Many of the doors on this floor remained eternally under lock and key, with the exception of my aunt’s bedroom (that held little interest) and a room at the opposite end of the corridor to those used to host. This room was quite simply overwhelmed with books, odd books about Indian Coolies and books written by the likes of the Rev. William Devany of Cradlehurst on the subject of civilised male comportment, chivalry and the evils of insobriety. It had a chaise longue, or psychoanalyst style couch which always conjured up images of Sigmund Freud, but perhaps that is because he was the only person I could bring to mind in relation to the item. Alongside the mounds of bizarre literary works, there were a plethora of boxes of letters and photo albums. Many were sealed surreptitiously but this posed little problem for the prying and inquisitive adolescent eye. Here some distinct puzzles emerged. Photographs from an RAF airfield base in Egypt circa 1956, others from India and Rome peopled by unfamiliar faces, letters with dates such 5th April 1923 or the 21th of December 1947 addressed to names I had never heard of with reference to events that seemed both vague and slightly alarming. The handwriting alone proved a considerable challenge to decipher. Some of the letters had obscure crests and emblems stamped onto the upper corners of the pages, or ones that were faintly distinguishable over the main body of the text. There were coins of unusual and unrecognisable mint and origin. I heard tell that a number of guns were hidden somewhere on this floor, the relics of some civil war or other.

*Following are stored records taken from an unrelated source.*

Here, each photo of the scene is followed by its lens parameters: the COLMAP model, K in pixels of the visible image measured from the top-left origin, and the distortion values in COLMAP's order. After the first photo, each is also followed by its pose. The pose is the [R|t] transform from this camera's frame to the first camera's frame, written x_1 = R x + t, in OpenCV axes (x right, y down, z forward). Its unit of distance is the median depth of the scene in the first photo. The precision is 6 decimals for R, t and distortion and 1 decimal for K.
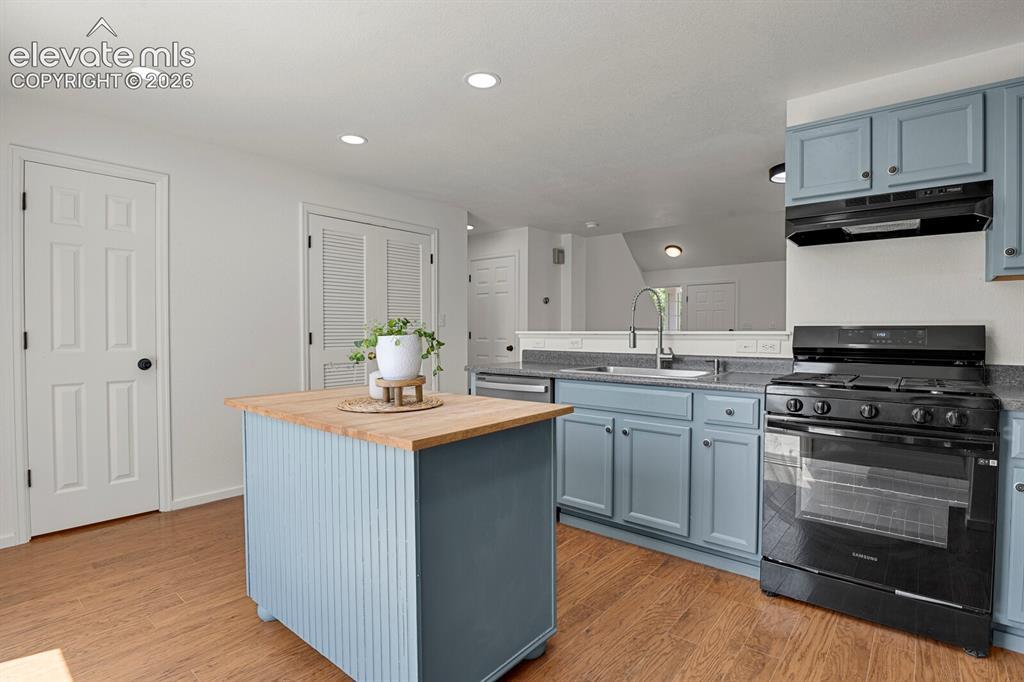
lens RADIAL K [[543.1, 0, 498.6], [0, 543.1, 342.2], [0, 0, 1]] dist [0.020451, 0.000479]
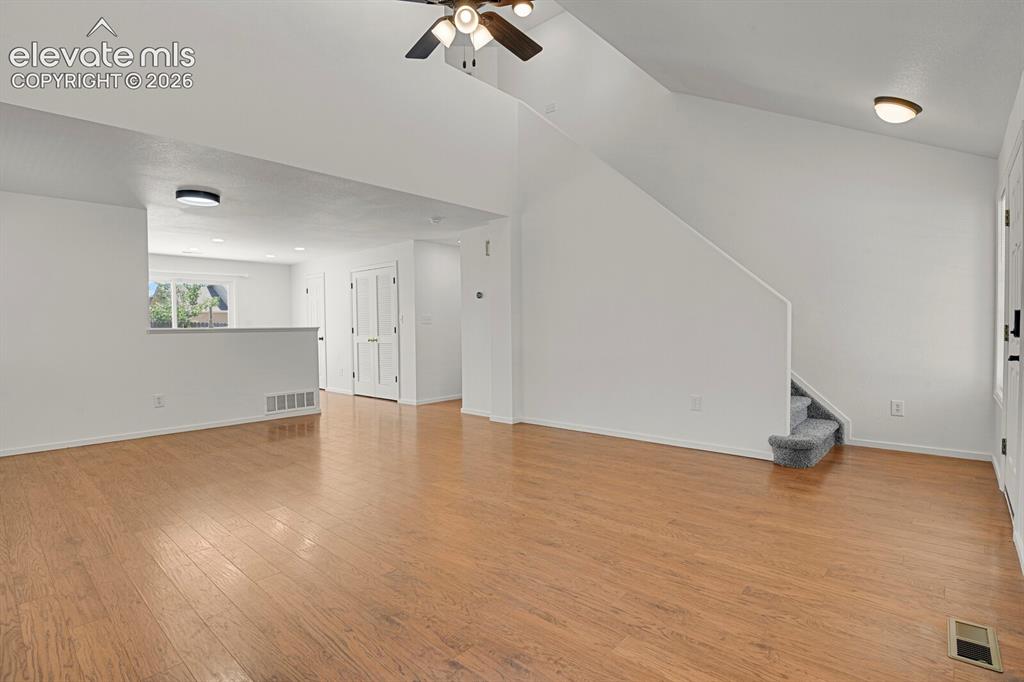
lens RADIAL K [[500.8, 0, 519.8], [0, 500.8, 337.3], [0, 0, 1]] dist [-0.023099, -0.003003]
pose [[-0.026992, 0.022913, -0.999373, 1.991478], [-0.006939, 0.999709, 0.023108, -0.036321], [0.999612, 0.007558, -0.026825, 2.116693]]
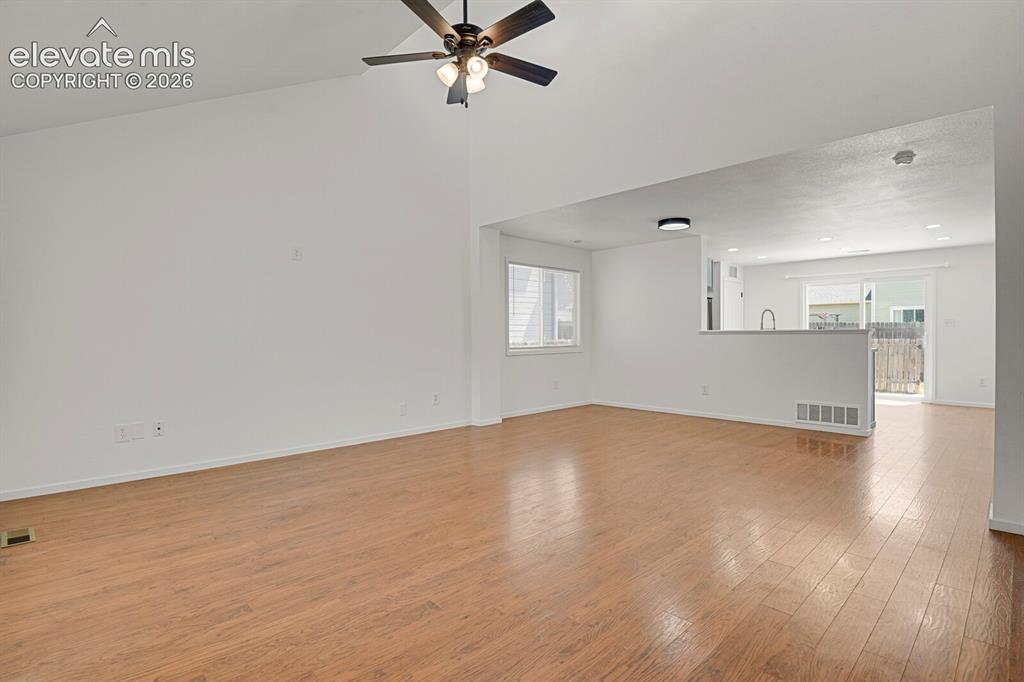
lens RADIAL K [[500.8, 0, 517.0], [0, 500.8, 341.9], [0, 0, 1]] dist [-0.023099, -0.003003]
pose [[-0.994301, 0.003283, 0.106563, 0.987900], [0.006955, 0.999394, 0.034100, -0.046734], [-0.106386, 0.034646, -0.993721, 2.929149]]
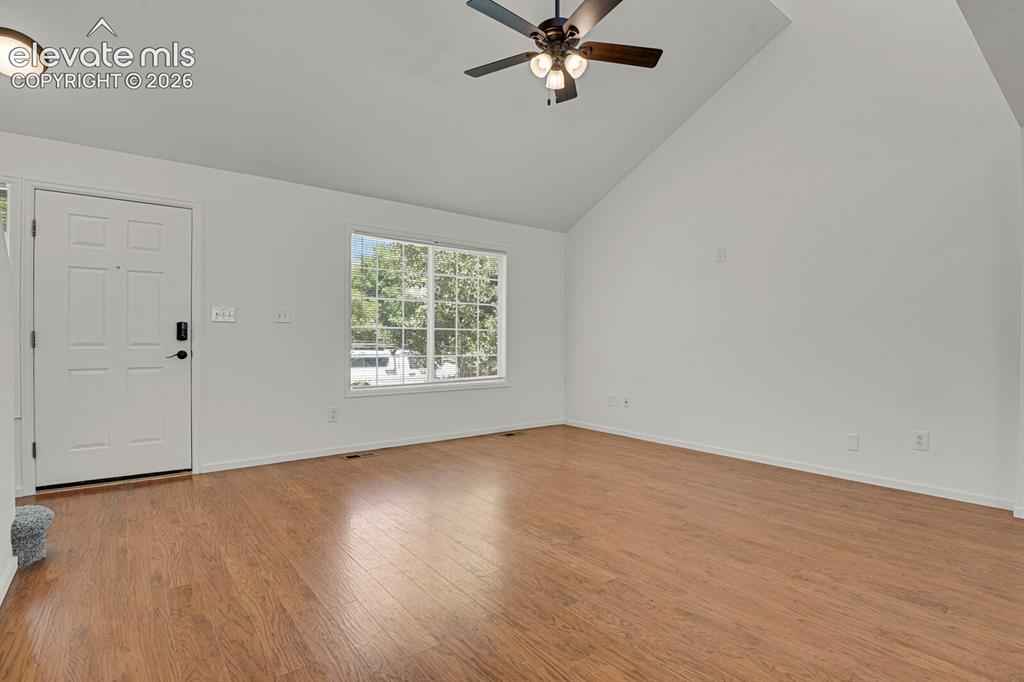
lens RADIAL K [[500.8, 0, 517.2], [0, 500.8, 335.8], [0, 0, 1]] dist [-0.023099, -0.003003]
pose [[0.200112, 0.005380, 0.979758, 0.266518], [0.009898, 0.999923, -0.007513, -0.018861], [-0.979723, 0.011201, 0.200043, 1.895300]]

Perhaps they were stashed in the creepy permanently bolted room opposite that one. I remember that it was endless fixation of my brother and I – he was convinced that the guns were there as he had strenuously searched the rest of the house to no avail. One day we slyly gained entry to this room. No guns, but that room has forever forged an unsettling presence in my psyche. The wallpaper ripped violently in places or covered in thick black stains in other parts, pieces of plaster and broken glass littered the floor, a heavily oppressive atmosphere and a strong bitter moldy stench pervaded the air. The walls were unadorned with the exception of a portrait of Jesus where the eyes and features would follow you as you changed perspective and position in the room. A truly terrifying thing, a piece of Catholic iconography that haunts my waking reverie to this day- I presume that was its purpose. This remained the sole occasion of my admittance to this dark and menacing space within the house. It casts a foreboding shadow over my experience of, and later dreamy recollections of the place. I could never shake the impression that something terrible had occurred there. Secrets, locked away, sealed in boxes, once spoken of only in hushed tones. Secrets and mysteries now destined to crumble and decay along with the ivy covered bricks, devastated walls, hanging rafters, shattered bay windows, and long since faded photographs, letters and archaic objects of this forlorn edifice.